Use tls-self-signed for local load tests and auto-deploy flows that need a certificate immediately. It implies the rustls provider.

#![allow(unused)]
fn main() {
use nacelle::{
    FrameRequest, LengthDelimitedProtocol, NacelleTlsConfig, TcpServer,
    handler_fn,
};

let generated = NacelleTlsConfig::self_signed(["localhost", "127.0.0.1"])?;
let server = TcpServer::<FrameRequest, ()>::builder()
    .protocol(LengthDelimitedProtocol)
    .handler(handler_fn(|request| async move {
        Ok(nacelle::NacelleResponse::tcp(request.body))
    }))
    .build()?;

server
    .serve_tcp_tls("127.0.0.1:8443".parse()?, generated.tls_config)
    .await?;
Ok::<(), nacelle::NacelleError>(())
}

Self-signed certificates are for local and automated test flows.
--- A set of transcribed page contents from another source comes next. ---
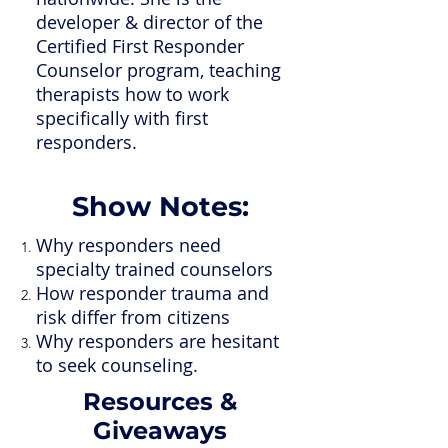
developer & director of the
Certified First Responder
Counselor program, teaching
therapists how to work
specifically with first
responders.
Show Notes:
Why responders need
specialty trained counselors
How responder trauma and
risk differ from citizens
Why responders are hesitant
to seek counseling.
Resources &
Giveaways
Public edge deployments should use managed certificate material and a documented rotation process.

For OpenSSL-backed TCP TLS, enable openssl and use NacelleOpenSslConfig::from_pem_files(...) with serve_tcp_openssl(...). Use openssl-vendored only when the build machine has the tooling needed to compile OpenSSL from source. The openssl feature enables provider-neutral tls without selecting Rustls.